**Exercise brief**
All that should be output is the block of lines below from the line with "right shoulder: (1252, 458)" to the line with "left wrist: (1304, 667)", both included, exactly as written.

**Dataset content**
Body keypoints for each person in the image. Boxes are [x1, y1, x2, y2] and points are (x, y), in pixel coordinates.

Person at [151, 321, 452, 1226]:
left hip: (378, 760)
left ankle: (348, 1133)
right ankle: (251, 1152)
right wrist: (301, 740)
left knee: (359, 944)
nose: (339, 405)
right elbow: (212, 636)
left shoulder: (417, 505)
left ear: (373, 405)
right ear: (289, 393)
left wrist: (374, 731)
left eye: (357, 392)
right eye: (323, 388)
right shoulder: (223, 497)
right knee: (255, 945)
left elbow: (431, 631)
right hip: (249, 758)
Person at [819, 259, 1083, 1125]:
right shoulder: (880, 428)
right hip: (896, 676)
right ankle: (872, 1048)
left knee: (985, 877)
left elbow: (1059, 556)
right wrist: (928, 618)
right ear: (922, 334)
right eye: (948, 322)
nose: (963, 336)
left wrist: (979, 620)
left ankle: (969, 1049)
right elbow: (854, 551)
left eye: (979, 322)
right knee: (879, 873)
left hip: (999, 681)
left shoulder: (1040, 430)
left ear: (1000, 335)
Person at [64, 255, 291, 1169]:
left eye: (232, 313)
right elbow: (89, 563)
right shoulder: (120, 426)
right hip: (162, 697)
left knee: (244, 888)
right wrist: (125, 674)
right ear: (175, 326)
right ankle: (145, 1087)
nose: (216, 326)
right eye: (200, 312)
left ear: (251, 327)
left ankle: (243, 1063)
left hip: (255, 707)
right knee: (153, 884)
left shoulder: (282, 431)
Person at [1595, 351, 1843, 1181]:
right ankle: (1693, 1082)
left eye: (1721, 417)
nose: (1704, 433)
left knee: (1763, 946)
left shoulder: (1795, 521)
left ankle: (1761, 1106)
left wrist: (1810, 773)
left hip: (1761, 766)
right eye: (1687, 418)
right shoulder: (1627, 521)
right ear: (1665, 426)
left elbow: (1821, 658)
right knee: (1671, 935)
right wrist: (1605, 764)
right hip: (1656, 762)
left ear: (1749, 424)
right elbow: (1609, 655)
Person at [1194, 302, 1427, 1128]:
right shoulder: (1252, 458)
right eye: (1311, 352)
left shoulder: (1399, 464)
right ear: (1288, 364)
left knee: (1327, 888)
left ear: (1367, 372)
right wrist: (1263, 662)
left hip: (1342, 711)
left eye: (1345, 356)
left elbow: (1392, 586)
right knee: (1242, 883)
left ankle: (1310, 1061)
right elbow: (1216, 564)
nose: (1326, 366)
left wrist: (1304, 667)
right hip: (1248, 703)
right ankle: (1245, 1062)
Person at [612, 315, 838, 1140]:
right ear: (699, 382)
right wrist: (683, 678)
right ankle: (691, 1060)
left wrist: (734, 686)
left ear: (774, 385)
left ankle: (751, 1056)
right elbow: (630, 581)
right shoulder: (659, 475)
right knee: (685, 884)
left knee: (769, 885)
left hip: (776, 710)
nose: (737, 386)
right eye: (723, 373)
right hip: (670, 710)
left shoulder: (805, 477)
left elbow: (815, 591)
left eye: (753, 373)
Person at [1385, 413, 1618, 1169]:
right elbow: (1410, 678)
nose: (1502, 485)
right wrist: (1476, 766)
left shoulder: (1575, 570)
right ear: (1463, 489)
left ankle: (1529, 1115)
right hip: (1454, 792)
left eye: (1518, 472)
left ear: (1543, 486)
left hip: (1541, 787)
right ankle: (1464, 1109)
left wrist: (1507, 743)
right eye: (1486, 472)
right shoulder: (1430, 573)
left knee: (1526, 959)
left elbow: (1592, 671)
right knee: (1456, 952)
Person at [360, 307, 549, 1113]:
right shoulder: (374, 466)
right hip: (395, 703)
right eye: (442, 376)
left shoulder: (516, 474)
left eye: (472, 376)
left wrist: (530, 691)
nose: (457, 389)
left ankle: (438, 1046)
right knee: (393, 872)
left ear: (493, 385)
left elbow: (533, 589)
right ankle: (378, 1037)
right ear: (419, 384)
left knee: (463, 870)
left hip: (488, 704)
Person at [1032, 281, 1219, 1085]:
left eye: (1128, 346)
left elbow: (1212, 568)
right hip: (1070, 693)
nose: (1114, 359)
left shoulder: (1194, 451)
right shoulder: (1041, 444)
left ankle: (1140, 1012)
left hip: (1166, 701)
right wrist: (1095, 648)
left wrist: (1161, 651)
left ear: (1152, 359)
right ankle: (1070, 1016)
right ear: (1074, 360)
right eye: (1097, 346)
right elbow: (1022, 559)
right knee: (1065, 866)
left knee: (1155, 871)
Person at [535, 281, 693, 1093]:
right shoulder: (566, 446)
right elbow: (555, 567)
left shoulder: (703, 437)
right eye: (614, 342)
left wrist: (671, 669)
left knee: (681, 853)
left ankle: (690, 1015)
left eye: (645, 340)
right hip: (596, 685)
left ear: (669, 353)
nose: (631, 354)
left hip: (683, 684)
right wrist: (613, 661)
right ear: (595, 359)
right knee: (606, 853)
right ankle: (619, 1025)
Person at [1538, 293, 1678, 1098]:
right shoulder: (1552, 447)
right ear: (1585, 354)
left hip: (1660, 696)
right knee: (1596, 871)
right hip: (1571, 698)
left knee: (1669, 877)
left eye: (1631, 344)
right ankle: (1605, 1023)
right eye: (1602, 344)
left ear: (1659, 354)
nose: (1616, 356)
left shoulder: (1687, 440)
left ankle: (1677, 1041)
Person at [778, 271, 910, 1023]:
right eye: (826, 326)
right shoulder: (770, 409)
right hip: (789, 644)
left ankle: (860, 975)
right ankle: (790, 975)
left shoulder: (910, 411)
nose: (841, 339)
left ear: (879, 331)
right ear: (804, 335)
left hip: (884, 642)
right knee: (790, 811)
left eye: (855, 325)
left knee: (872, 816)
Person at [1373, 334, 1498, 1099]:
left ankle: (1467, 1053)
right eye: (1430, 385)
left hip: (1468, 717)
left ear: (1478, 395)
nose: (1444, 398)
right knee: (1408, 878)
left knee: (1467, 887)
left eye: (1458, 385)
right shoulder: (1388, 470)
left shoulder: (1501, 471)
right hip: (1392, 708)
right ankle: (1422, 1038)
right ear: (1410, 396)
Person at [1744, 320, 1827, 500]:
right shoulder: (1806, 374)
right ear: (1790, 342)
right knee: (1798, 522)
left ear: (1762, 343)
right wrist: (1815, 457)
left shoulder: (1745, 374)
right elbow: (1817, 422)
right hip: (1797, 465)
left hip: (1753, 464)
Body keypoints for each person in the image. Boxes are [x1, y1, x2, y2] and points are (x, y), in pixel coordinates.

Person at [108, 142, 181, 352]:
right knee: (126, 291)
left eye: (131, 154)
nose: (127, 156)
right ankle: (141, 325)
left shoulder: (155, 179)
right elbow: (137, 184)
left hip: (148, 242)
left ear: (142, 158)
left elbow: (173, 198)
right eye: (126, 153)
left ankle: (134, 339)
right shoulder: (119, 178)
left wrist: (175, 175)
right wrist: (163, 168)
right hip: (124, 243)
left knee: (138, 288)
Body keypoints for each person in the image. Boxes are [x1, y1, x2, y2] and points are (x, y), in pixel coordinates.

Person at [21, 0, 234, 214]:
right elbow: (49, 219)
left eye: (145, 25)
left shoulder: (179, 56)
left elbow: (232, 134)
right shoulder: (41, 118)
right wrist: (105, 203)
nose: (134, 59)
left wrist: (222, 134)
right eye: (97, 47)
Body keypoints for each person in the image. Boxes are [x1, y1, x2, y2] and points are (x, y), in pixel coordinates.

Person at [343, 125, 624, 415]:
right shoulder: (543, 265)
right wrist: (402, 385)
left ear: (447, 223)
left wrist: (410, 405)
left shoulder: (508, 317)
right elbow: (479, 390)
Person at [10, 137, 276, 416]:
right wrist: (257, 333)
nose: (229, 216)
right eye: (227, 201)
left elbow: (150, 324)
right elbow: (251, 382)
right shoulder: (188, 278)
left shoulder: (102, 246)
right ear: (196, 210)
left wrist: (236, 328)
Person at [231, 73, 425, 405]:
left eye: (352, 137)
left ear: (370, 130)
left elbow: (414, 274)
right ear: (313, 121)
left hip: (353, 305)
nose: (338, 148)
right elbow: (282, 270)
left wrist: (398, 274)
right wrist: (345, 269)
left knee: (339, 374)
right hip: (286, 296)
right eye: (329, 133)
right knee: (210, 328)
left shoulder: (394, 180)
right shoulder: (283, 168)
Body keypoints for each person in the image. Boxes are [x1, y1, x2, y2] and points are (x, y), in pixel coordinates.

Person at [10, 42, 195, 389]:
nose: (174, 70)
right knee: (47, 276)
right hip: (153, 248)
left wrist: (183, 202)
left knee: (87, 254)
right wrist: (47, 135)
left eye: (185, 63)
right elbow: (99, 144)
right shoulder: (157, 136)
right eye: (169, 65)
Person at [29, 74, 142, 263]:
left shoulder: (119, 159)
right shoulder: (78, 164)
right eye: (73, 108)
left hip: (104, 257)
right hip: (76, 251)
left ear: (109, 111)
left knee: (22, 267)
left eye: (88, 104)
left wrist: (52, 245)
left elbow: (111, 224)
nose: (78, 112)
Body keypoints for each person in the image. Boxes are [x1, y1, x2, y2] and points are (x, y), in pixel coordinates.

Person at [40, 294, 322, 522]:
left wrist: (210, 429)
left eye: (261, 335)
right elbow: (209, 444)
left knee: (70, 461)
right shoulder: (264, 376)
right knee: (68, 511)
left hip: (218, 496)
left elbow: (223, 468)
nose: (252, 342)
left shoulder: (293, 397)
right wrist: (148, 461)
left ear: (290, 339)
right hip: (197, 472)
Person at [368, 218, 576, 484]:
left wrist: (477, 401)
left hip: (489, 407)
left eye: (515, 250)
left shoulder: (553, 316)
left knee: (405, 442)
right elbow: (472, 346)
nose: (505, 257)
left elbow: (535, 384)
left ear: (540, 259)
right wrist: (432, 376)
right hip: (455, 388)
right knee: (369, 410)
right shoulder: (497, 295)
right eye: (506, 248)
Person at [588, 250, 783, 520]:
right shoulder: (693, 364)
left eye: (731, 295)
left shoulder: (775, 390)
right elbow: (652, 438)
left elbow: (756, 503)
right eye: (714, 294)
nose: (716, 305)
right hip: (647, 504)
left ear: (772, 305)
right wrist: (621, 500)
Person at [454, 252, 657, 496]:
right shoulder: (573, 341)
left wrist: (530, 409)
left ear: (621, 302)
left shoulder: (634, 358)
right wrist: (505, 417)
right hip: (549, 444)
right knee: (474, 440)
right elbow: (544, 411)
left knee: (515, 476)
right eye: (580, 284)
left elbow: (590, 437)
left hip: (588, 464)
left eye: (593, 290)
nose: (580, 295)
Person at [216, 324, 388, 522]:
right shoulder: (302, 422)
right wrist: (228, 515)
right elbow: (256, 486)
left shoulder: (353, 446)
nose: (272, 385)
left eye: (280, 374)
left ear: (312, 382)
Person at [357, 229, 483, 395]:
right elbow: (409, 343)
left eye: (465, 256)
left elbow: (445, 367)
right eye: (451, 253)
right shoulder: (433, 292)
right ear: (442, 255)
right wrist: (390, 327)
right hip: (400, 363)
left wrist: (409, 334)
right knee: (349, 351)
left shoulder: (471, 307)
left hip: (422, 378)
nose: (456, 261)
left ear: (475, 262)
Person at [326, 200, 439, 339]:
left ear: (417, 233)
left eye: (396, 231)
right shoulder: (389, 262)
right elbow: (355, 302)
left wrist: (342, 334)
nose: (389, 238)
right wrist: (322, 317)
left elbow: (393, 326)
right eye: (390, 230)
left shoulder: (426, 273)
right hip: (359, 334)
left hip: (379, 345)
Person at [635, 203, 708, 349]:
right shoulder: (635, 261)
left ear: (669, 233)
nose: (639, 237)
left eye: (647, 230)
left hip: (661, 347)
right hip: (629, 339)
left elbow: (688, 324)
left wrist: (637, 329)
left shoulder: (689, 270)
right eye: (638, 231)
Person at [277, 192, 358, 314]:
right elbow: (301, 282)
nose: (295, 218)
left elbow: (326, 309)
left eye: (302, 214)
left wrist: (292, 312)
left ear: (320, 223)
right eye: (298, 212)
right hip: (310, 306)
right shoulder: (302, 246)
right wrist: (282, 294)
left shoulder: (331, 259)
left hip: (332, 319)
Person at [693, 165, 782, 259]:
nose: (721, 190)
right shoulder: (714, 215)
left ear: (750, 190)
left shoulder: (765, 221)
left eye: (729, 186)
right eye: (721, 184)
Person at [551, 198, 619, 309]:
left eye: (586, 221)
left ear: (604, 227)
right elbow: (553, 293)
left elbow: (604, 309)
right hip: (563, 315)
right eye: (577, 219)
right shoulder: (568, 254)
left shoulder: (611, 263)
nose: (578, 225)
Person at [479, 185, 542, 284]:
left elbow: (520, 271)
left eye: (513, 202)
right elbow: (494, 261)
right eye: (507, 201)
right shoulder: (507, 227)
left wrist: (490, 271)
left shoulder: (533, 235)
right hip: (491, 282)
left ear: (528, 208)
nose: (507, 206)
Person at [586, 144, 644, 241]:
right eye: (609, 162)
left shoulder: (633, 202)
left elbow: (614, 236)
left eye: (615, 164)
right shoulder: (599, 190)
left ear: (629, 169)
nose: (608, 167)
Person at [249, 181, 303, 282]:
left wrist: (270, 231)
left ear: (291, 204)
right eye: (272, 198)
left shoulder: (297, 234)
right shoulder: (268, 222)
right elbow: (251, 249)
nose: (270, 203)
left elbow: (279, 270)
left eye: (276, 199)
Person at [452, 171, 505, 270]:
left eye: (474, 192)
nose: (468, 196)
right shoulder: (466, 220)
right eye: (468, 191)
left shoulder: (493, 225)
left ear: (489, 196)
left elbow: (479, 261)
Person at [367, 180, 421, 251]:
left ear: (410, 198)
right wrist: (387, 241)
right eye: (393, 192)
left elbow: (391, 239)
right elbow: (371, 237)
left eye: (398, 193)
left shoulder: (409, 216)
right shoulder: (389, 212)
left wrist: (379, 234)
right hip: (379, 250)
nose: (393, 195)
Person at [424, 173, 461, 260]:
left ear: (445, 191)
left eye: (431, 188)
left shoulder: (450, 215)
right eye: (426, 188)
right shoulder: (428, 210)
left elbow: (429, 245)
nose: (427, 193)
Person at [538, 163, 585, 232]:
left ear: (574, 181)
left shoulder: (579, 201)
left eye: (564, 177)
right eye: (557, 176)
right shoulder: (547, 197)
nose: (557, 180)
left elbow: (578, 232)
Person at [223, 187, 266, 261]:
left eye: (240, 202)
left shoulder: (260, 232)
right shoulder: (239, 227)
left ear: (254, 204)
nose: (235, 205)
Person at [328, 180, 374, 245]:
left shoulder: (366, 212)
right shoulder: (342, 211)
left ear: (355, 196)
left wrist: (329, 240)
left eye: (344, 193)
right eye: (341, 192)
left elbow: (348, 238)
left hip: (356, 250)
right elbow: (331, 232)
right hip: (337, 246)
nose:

**Result**
right shoulder: (1252, 458)
right eye: (1311, 352)
left shoulder: (1399, 464)
right ear: (1288, 364)
left knee: (1327, 888)
left ear: (1367, 372)
right wrist: (1263, 662)
left hip: (1342, 711)
left eye: (1345, 356)
left elbow: (1392, 586)
right knee: (1242, 883)
left ankle: (1310, 1061)
right elbow: (1216, 564)
nose: (1326, 366)
left wrist: (1304, 667)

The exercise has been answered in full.